Pero el discurso hegemónico no sólo esconde dos veces sus líneas rojas al negar que las tiene y callar cuáles son, sino que tampoco está realmente guiado por su supuesto leit motiv, el consenso. En verdad, no es el consenso lo que busca, sino un consenso. Si el acuerdo entre PSOE, Ciudadanos y Coalición Canaria obtiene 131 diputados y no alcanza para formar gobierno, otro entre PSOE, Podemos, IU-UP y PNV alcanzaría 167 diputados y tendría mayoría simple para formar gobierno —con la abstención de ERC, DL y Bildu (19 votos) y el voto en contra de PP y Ciudadanos, quizá de CC (164 votos)—. Este último representaría entonces un consenso más amplio y eficaz para la tan apreciada gobernabilidad pero, sin embargo, para el discurso dominante el acuerdo del consenso es sólo el primero, mientras el segundo ni siquiera merece el nombre de acuerdo y por supuesto representa la fractura. A tal punto resulta inimaginable este acuerdo que hasta se ha negado matemáticamente su posibilidad, afirmando una y otra vez que "los números no dan" para un gobierno de izquierda o centroizquierda, cuando la pura matemática demuestra lo contrario.

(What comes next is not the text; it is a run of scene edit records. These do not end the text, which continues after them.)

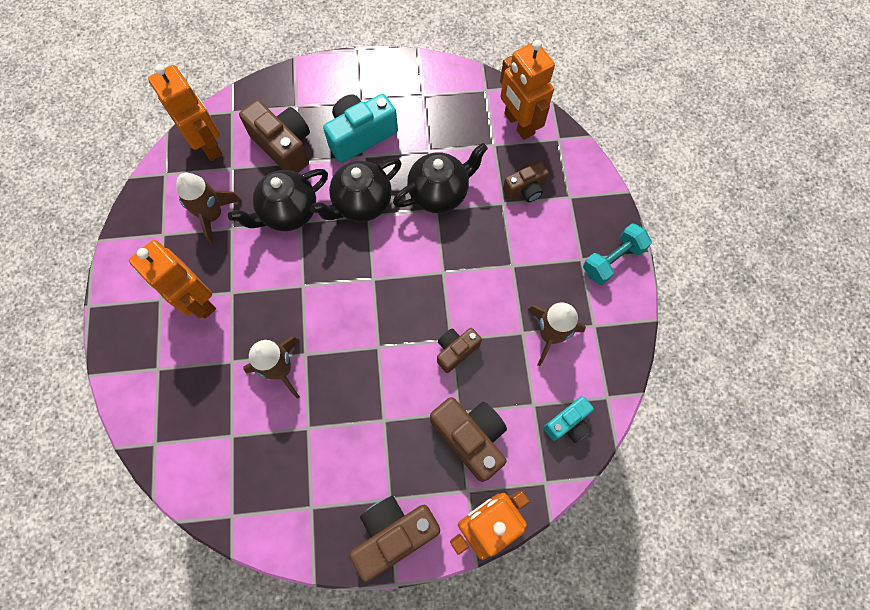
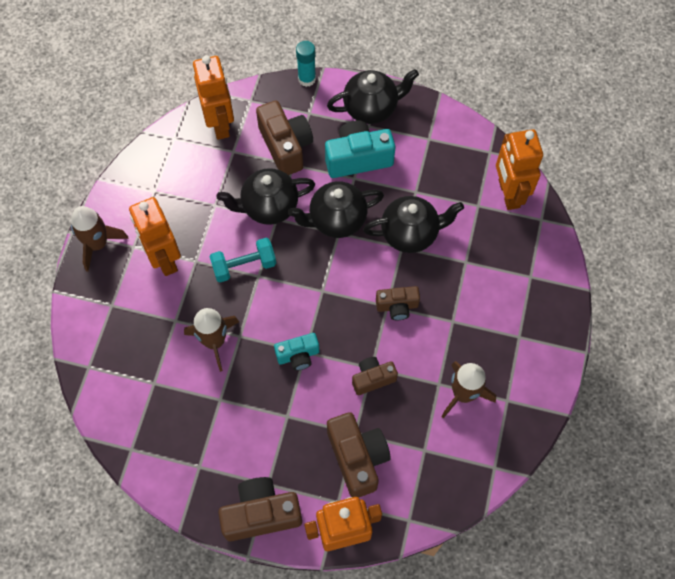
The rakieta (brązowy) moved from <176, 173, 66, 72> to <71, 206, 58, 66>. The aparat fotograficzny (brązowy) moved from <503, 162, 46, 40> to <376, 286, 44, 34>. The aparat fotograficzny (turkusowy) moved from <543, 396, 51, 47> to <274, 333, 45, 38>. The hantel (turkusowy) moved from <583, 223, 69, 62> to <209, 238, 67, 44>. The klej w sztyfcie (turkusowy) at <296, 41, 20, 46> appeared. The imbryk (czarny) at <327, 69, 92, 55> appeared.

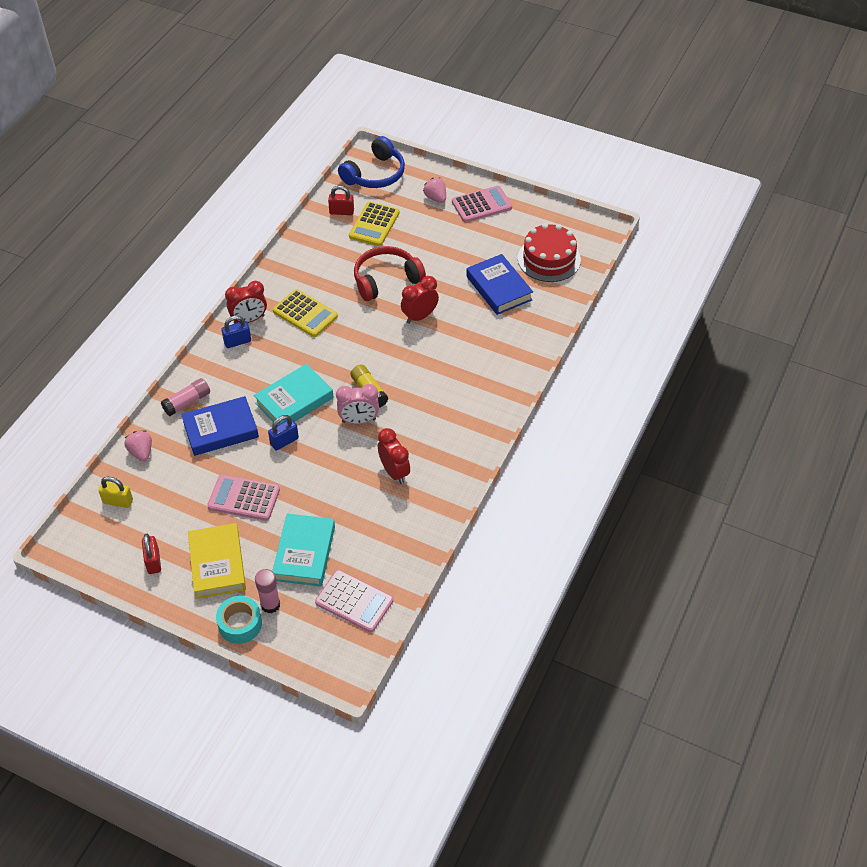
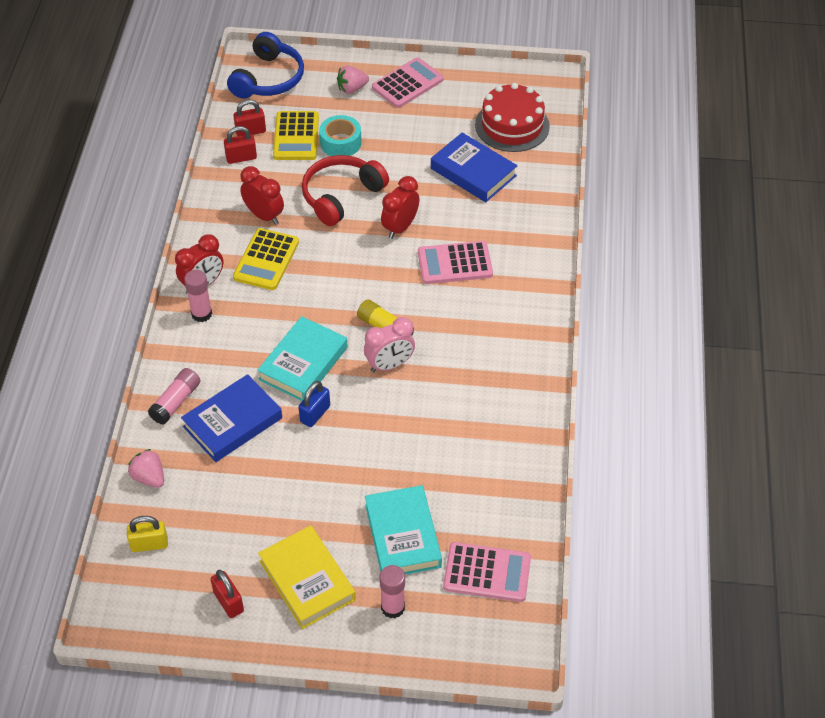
The kalkulator (różowy) moved from <207, 474, 73, 47> to <418, 241, 75, 43>. The taśma klejąca (turkusowy) moved from <216, 596, 46, 48> to <319, 115, 43, 41>. The kłódka (niebieski) at <221, 315, 30, 33> was replaced by the klej w sztyfcie (różowy) at <184, 270, 28, 52>. The kalkulator (żółty) at <273, 289, 65, 48> turned 90 degrees clockwise. The budzik (czerwony) moved from <378, 428, 32, 56> to <240, 166, 44, 59>. The truskawka (różowy) at <423, 178, 23, 25> turned 60 degrees counterclockwise. The kłódka (czerwony) at <224, 126, 33, 38> appeared.

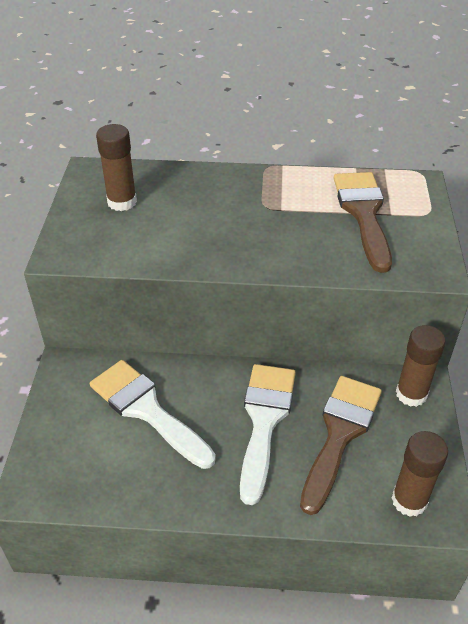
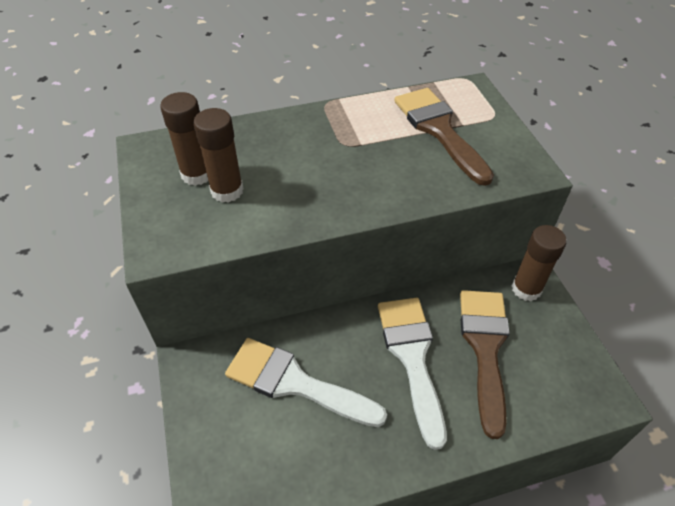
The klej w sztyfcie (brązowy) moved from <392, 431, 56, 86> to <193, 108, 51, 95>.

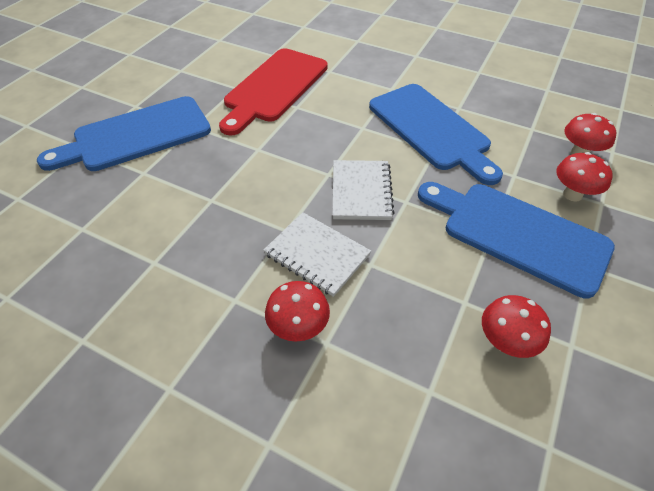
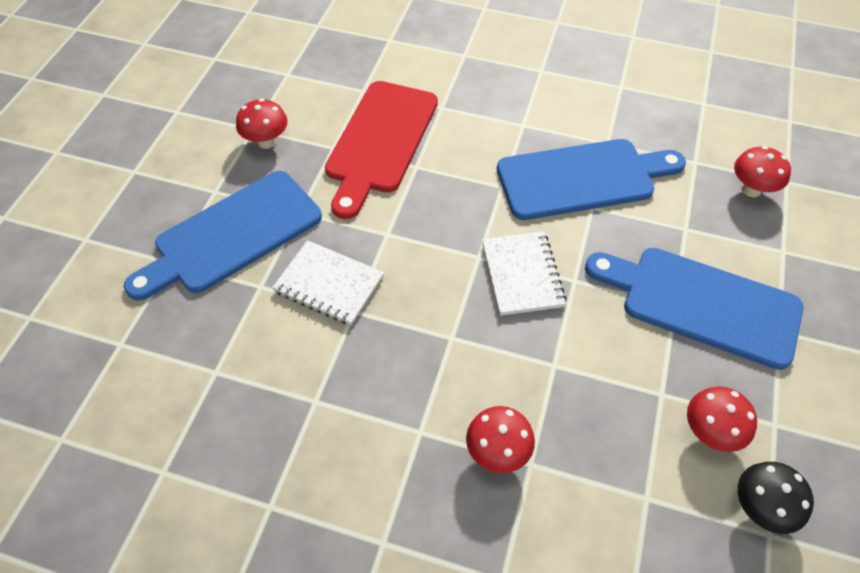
The zeszyt (biały) moved from <263, 212, 108, 85> to <272, 240, 112, 85>. The deska do krojenia (niebieski) at <369, 84, 134, 101> turned 60 degrees counterclockwise. The grzyb (czerwony) moved from <556, 152, 57, 50> to <236, 99, 52, 50>. The grzyb (czarny) at <738, 462, 76, 72> appeared.

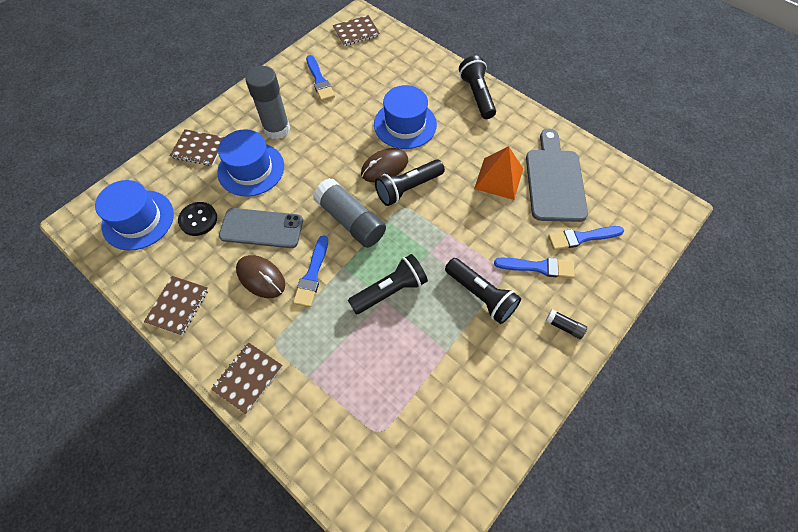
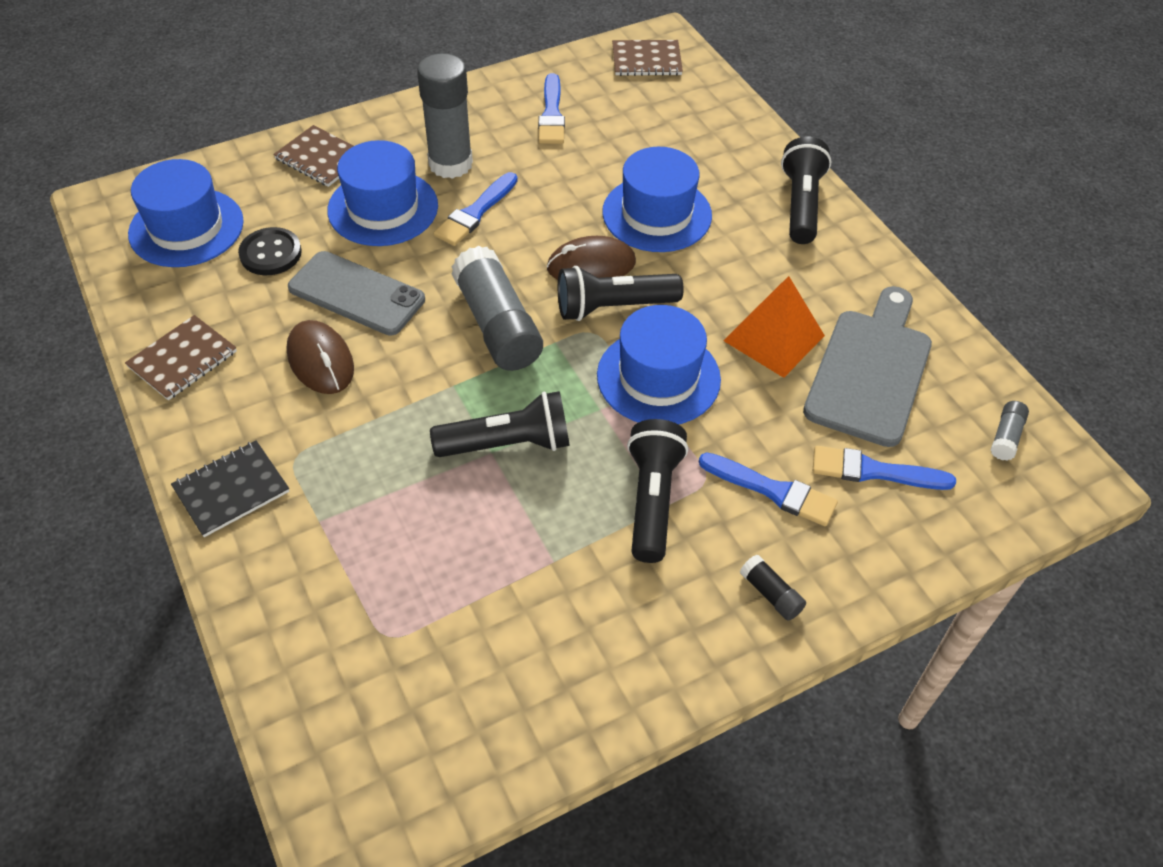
The zeszyt (brązowy) at <211, 342, 72, 72> became the zeszyt (czarny) at <171, 440, 119, 97>. The pędzel (niebieski) moved from <293, 235, 35, 72> to <433, 172, 85, 74>. The latarka (czarny) at <445, 258, 76, 66> turned 150 degrees counterclockwise. The kapelusz (niebieski) at <597, 305, 124, 119> appeared. The klej w sztyfcie (szary) at <991, 401, 38, 60> appeared.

En esta idea de fractura está la clave, porque da la pauta de lo que representa para el imaginario de la Transición cualquier tenue alejamiento —ya no ruptura, ni mucho menos liquidación— de las claves políticas que han construido el orden en España desde mediados de los setenta: despolitización, tecnocracia, creciente neoliberalismo, política cupular, negación de la posibilidad de legitimar la propia idea de España, agenda cerrada. Es el contenido del consenso, no el consenso en sí, el criterio de la reivindicación o del rechazo del consenso mismo. Por eso el inmovilismo alrededor de la Constitución, el gran acuerdo por antonomasia.

Que la restitución de una política socialdemócrata y la profundización de la democracia española —la miopía de las elites no alcanza a ver el significado que para el orden tiene la incorporación de los jóvenes a la vida parlamentaria y política partidaria—, a cuarenta años de su refundación en un contexto dictatorial, sean vistas como peligro de involución democrática y de fractura, habla también del sentido sedimentado con el que las nuevas voluntades colectivas deben confrontar, así como lo larga y compleja que es toda lucha política, cuyo objeto es siempre el sentido, lo imaginario, las cosmovisiones.